DynamicNTKScalingRotaryEmbedding

Bases: RotaryEmbedding

RotaryEmbedding extended with Dynamic NTK scaling.

Credits to the Reddit users /u/bloc97 and /u/emozilla

Source code in vllm/model_executor/layers/rotary_embedding/dynamic_ntk_scaling_rope.py
class DynamicNTKScalingRotaryEmbedding(RotaryEmbedding):
    """RotaryEmbedding extended with Dynamic NTK scaling.

    Credits to the Reddit users /u/bloc97 and /u/emozilla
    """

    def __init__(
        self,
        head_size: int,
        rotary_dim: int,
        max_position_embeddings: int,
        base: float,
        is_neox_style: bool,
        scaling_factor: float,
        dtype: torch.dtype,
    ) -> None:
        self.scaling_factor = scaling_factor
        super().__init__(head_size, rotary_dim, max_position_embeddings, base,
                         is_neox_style, dtype)

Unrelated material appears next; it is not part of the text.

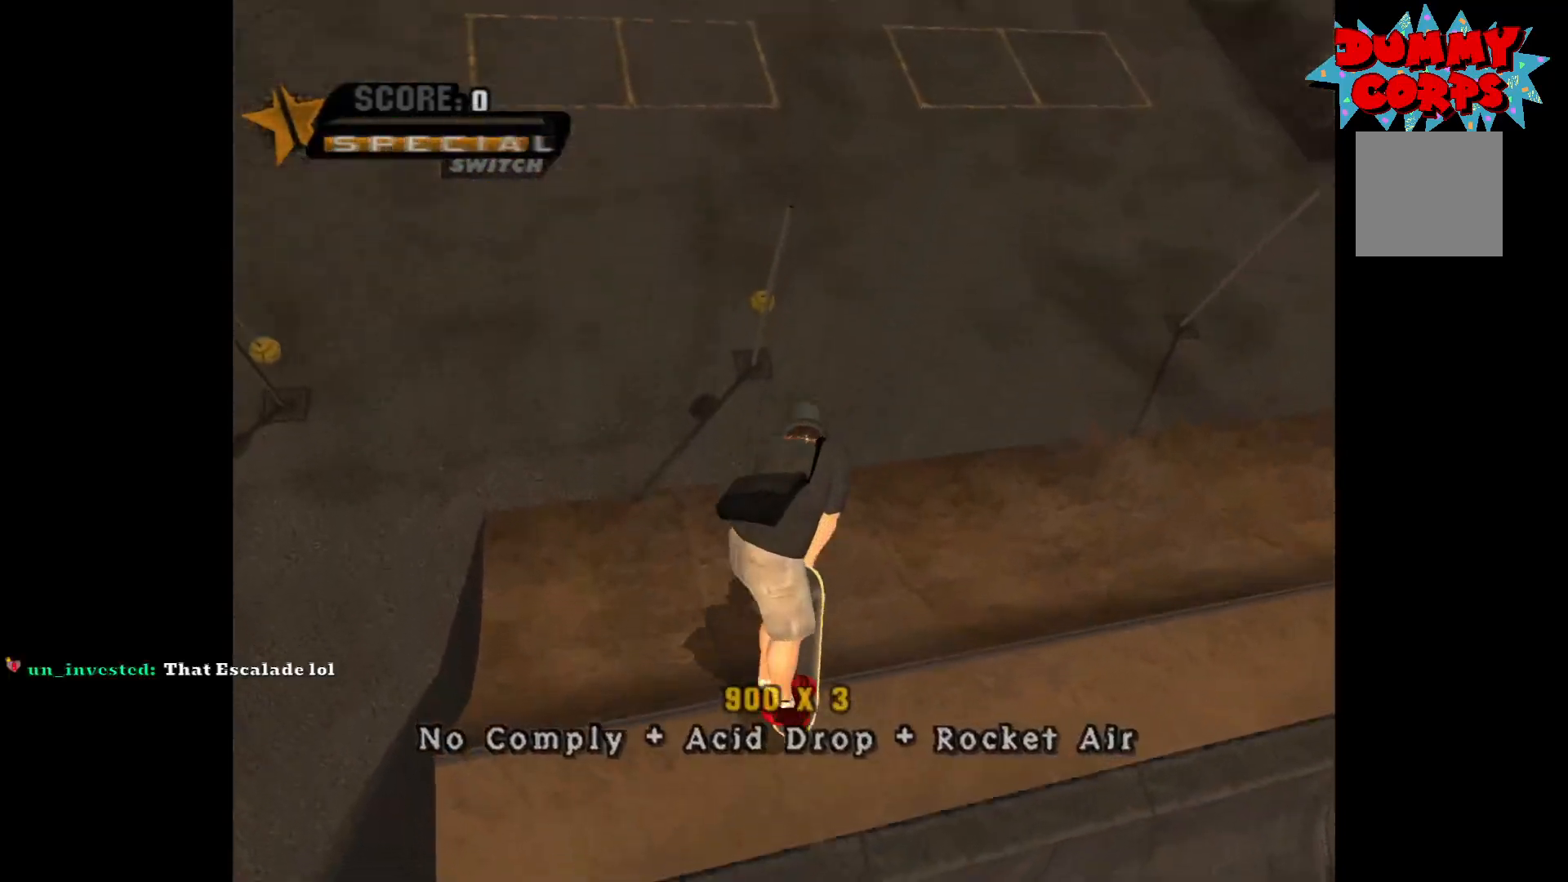
{"buttons": ["A"], "left_stick": "right", "right_stick": "center", "events": [[150, "A", "down"], [217, "left_stick", "right"]]}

    def _compute_cos_sin_cache(self) -> torch.Tensor:
        # NOTE(woosuk): self.max_position_embeddings is the original
        # maximum length before applying the rope scaling.
        # Thus, the maximum length after applying the rope scaling is
        # self.max_position_embeddings * self.scaling_factor.
        max_len = self.max_position_embeddings * self.scaling_factor
        base = self.base * (
            (self.scaling_factor * max_len / self.max_position_embeddings) -
            (self.scaling_factor - 1))**(self.rotary_dim /
                                         (self.rotary_dim - 2))
        inv_freq = self._compute_inv_freq(base)
        t = torch.arange(max_len, dtype=torch.float)

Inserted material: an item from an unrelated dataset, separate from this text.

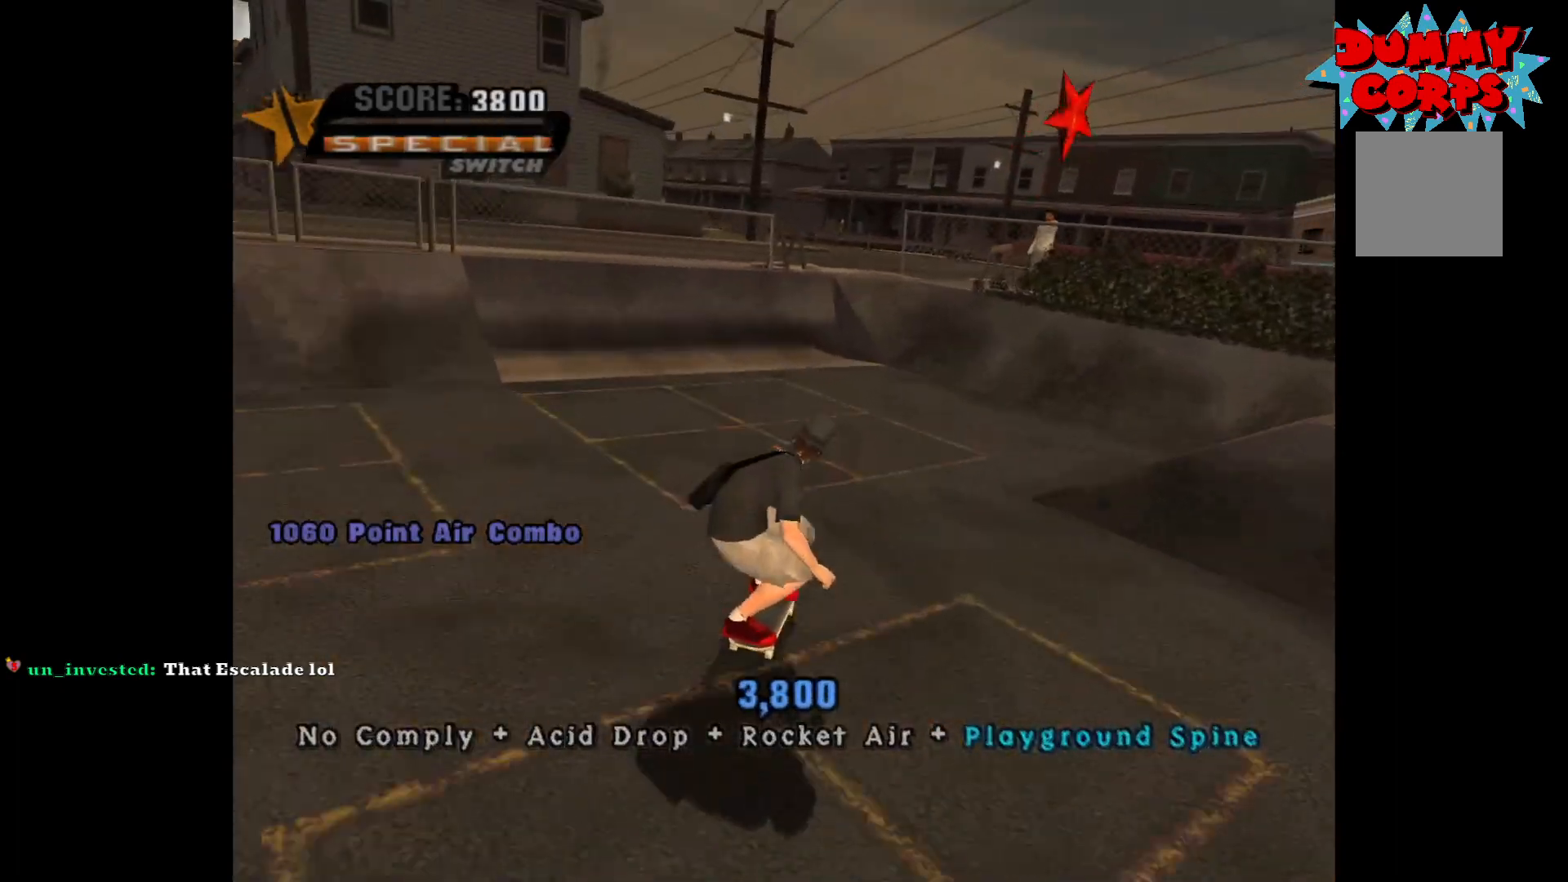
{"buttons": ["A"], "left_stick": "center", "right_stick": "center", "events": [[50, "left_stick", "center"], [350, "left_stick", "right"], [500, "left_stick", "center"]]}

        freqs = torch.einsum("i,j -> ij", t, inv_freq)
        cos = freqs.cos()
        sin = freqs.sin()
        cache = torch.cat((cos, sin), dim=-1)
        return cache

scaling_factor instance-attribute

scaling_factor = scaling_factor

__init__

__init__(
    head_size: int,
    rotary_dim: int,
    max_position_embeddings: int,
    base: float,
    is_neox_style: bool,
    scaling_factor: float,
    dtype: dtype,
) -> None
Source code in vllm/model_executor/layers/rotary_embedding/dynamic_ntk_scaling_rope.py
def __init__(
    self,
    head_size: int,
    rotary_dim: int,
    max_position_embeddings: int,
    base: float,
    is_neox_style: bool,
    scaling_factor: float,
    dtype: torch.dtype,
) -> None:
    self.scaling_factor = scaling_factor
    super().__init__(head_size, rotary_dim, max_position_embeddings, base,
                     is_neox_style, dtype)

_compute_cos_sin_cache

_compute_cos_sin_cache() -> Tensor
Source code in vllm/model_executor/layers/rotary_embedding/dynamic_ntk_scaling_rope.py
def _compute_cos_sin_cache(self) -> torch.Tensor:
    # NOTE(woosuk): self.max_position_embeddings is the original
    # maximum length before applying the rope scaling.
    # Thus, the maximum length after applying the rope scaling is
    # self.max_position_embeddings * self.scaling_factor.
    max_len = self.max_position_embeddings * self.scaling_factor
    base = self.base * (
        (self.scaling_factor * max_len / self.max_position_embeddings) -
        (self.scaling_factor - 1))**(self.rotary_dim /
                                     (self.rotary_dim - 2))
    inv_freq = self._compute_inv_freq(base)
    t = torch.arange(max_len, dtype=torch.float)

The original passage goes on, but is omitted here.